Top of SOURCE RECORDS

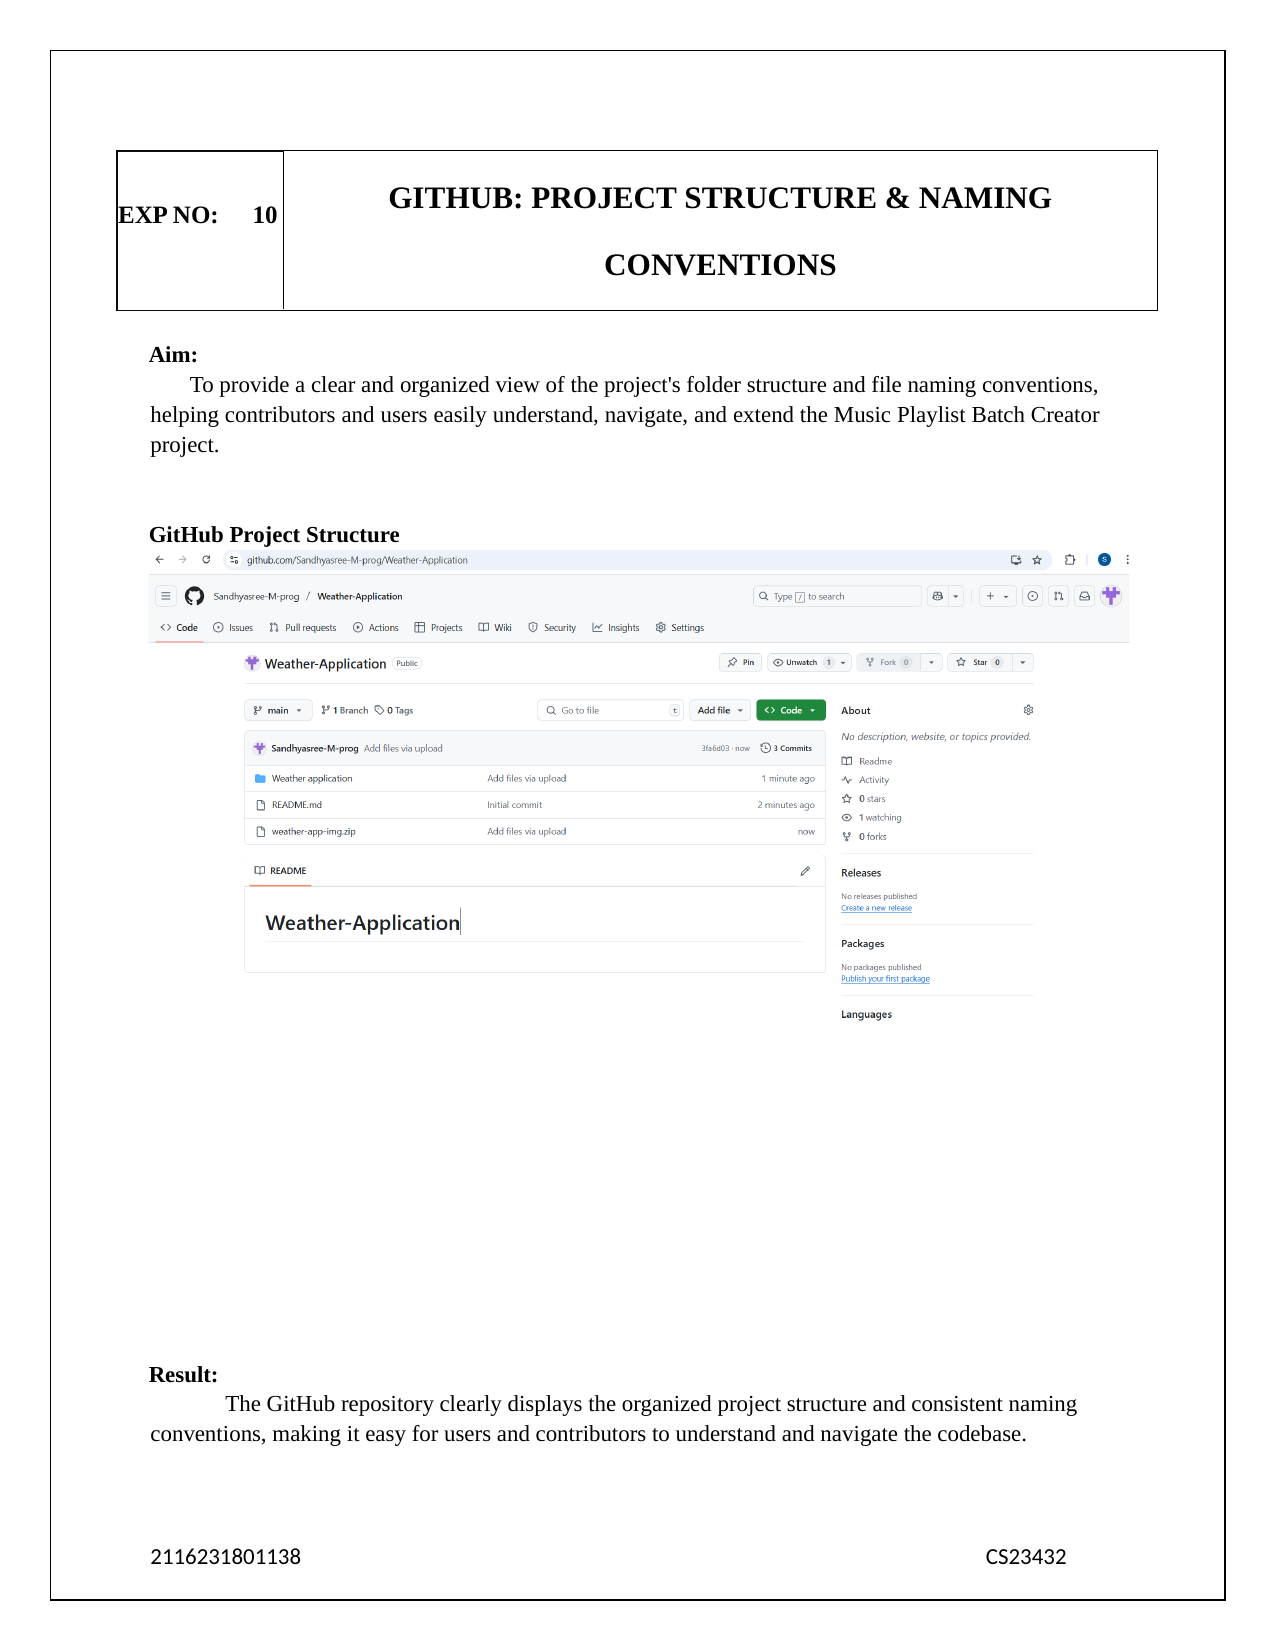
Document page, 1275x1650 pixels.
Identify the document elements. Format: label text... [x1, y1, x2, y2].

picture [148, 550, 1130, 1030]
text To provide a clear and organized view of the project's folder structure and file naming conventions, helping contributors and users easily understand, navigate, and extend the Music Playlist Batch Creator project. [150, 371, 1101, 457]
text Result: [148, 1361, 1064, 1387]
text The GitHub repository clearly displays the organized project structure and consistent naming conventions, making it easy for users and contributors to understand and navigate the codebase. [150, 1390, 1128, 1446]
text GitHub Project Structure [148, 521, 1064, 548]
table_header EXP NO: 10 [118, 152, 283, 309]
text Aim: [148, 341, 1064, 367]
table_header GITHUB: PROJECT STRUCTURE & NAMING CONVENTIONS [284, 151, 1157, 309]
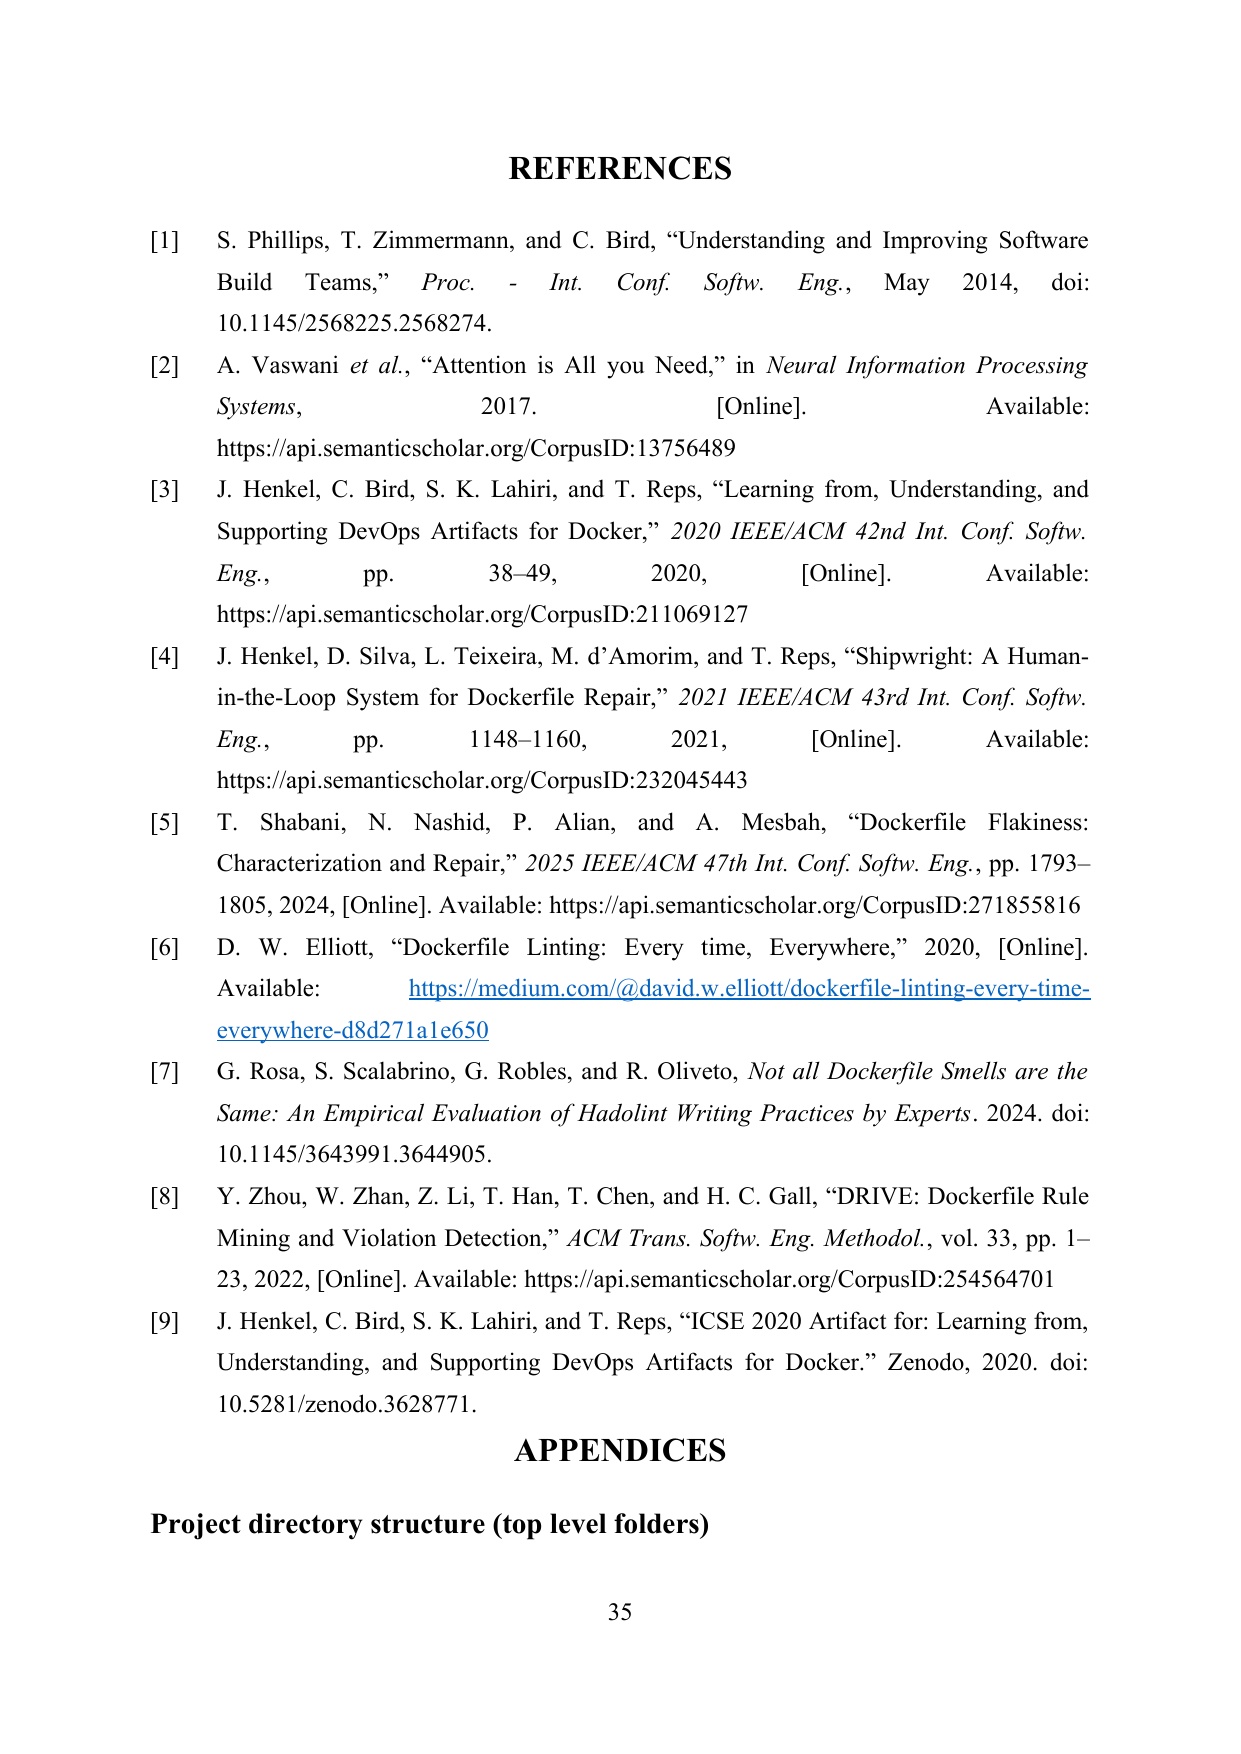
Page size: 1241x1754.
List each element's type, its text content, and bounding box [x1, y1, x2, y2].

Bottom of SOURCE RECORDS

Retype each line above exactly. Leave the images out.

_RESPONSE AREA_:
Document page, 1275x1650 pixels.
Identify the document elements. Format: label text... [x1, y1, x2, y2].

picture [148, 550, 1130, 1030]
text To provide a clear and organized view of the project's folder structure and file naming conventions, helping contributors and users easily understand, navigate, and extend the Music Playlist Batch Creator project. [150, 371, 1101, 457]
text Result: [148, 1361, 1064, 1387]
text The GitHub repository clearly displays the organized project structure and consistent naming conventions, making it easy for users and contributors to understand and navigate the codebase. [150, 1390, 1128, 1446]
text GitHub Project Structure [148, 521, 1064, 548]
table_header EXP NO: 10 [118, 152, 283, 309]
text Aim: [148, 341, 1064, 367]
table_header GITHUB: PROJECT STRUCTURE & NAMING CONVENTIONS [284, 151, 1157, 309]
Page size: 1241x1754.
List each element's type, its text content, and bounding box [x1, y1, x2, y2].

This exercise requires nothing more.